Newly installed Jewish Federation President Debbie Brant with outgoing president Gary Greenberg in pre-COVID-19 times.

Newly installed Jewish Federation President Debbie Brant with outgoing president Gary Greenberg in pre-COVID-19 times.


“At any point during all of my volunteering, if someone asked me, ‘what’s the most important thing to you other than your family,’ my answer always is the Jewish community,” said incoming Jewish Federation of Cincinnati President Debbie Brant. “That’s how my parents raised me and hopefully that’s how my husband and I are raising our two daughters.”

Brant was introduced as the new president to the incoming and outgoing Jewish Federation board members during a video call that served as the organization’s 124th annual meeting on May 21. 

Normally the annual meeting is a major event, but it, along with a number of other community events, was scaled back in response to COVID-19. “Much of this crisis is beyond our control, but we can plan,” said Brant. “We are planning for several scenarios from the most optimistic to the most pessimistic so we can be prepared. We’ve made sacrifices and will continue to do so to ensure our future. We’ve reprioritized. We’ve cut beloved programs, signature events like Super Sunday and chose not to fill five positions on our staff so we can redirect those dollars to fund immediate needs.”

Brant said that when Gary Greenberg and Tedd Friedman approached her to be the next president a year ago, she asked them what major community issues they expected her to face. “They had a few suggestions including working with the results from the Community Study and perhaps some real estate opportunities. But Tedd very wisely added, ‘That’s just the thing, Debbie. You don’t know exactly what issues will be facing the community under your tenure, so you have to be sure that you have the resolve and passion for the work so you can lead in any situation.’ He had no idea!”

Throughout her remarks to the board Brant’s enthusiasm and excitement were hard to miss. She acknowledged this is a trying time for our community, but her commitment and resolve were unflappable. “I feel like this moment is the real test—how we treat each other and those in need when they need us most.”

“The last months have been challenging. Organizations and leaders are tested when plunged into an unprecedented crisis for which no one had a plan. Our board and staff has had to reorganize how we work and reprioritize what we work on. I’m proud the Federation was successful--we have and are responding quickly, flexibly.
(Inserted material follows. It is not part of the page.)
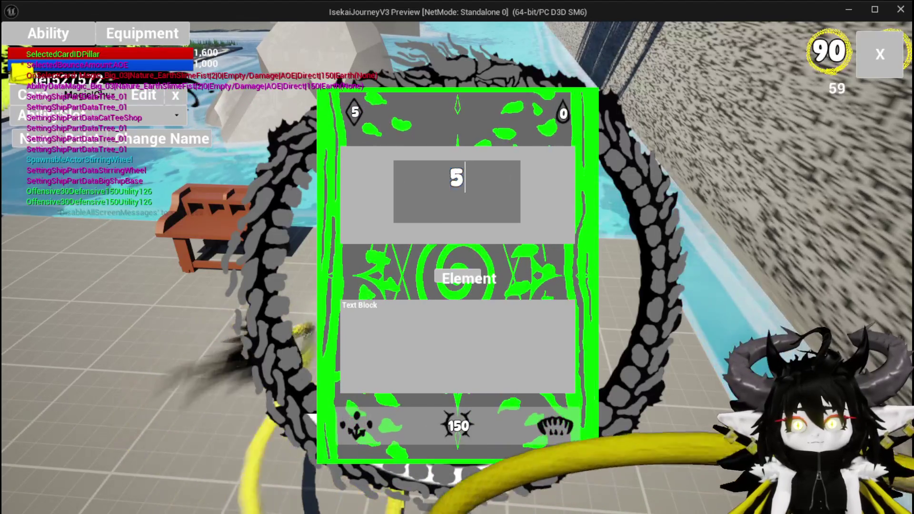
{"action": "left_click", "coordinate": [553, 119]}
We’ve been compassionate and courageous in our choices.”

The Federation’s Planning & Allocations Committee is currently working with its partner agencies to respond to both immediate and long-term needs. Shared Business Services is providing trusted business counsel to 22 Jewish organizations so they can focus on advancing their missions, and the Federation continues to advocate for state and federal relief for the Jewish community and nonprofits in general.

“I’m extremely grateful that we have a Cincinnati Jewish community that doesn’t just exist but that is thriving,” said Brant.

Brant has been a volunteer in the Jewish community since she and her husband Jody moved here from New York City in 1998. “I started by stuffing envelopes at JFS [Jewish Family Service], then joined the YAD [Young Adult Division] Board and then found myself on the [Mayerson] JCC Board at a critical time when our community was looking for a new home for the JCC.  I’ve been the very fortunate recipient of a great deal of investment from our Jewish community and I’ve tried to give back tenfold. I’ve been a member of the National Young Leadership Cabinet, the chair of Women’s Philanthropy, the Annual Campaign Chair and a Wexner Foundation Fellow.”

During her time volunteering in the community Brant was also running a fundraising consulting firm, volunteering in the arts, and taking care of her family. She said moving to Cincinnati was always the right choice for her family because of the opportunities the community provided. 

“The connections that my family has made and the way that we have been welcomed and embraced in Cincinnati is everything to us. I’ve had so many amazing mentors on the journey here and I am truly grateful. There have been many times that I have looked around our Federation boardroom and been so thankful for the amazing group of volunteers in our community.”

Brant also had some words for outgoing president Gary Greenberg: “I’ve really enjoyed working with you and watching your amazing leadership over the last couple of years, and I look forward to all we will continue to accomplish together. You’ve left me some big shoes to fill.”

Normally the new board would begin work in August, but Brant said, “We can’t afford to take the summer off. I met with members in small groups just to get to know them, then we began our work in July.”

Brant is already off and running to support the community: “Even though we are currently apart, we are still working to take care of each other. We have begun to create a community vision for 2030. We’re working with lay leaders, community partners and program providers to meet the ever-changing needs and goals of our community.”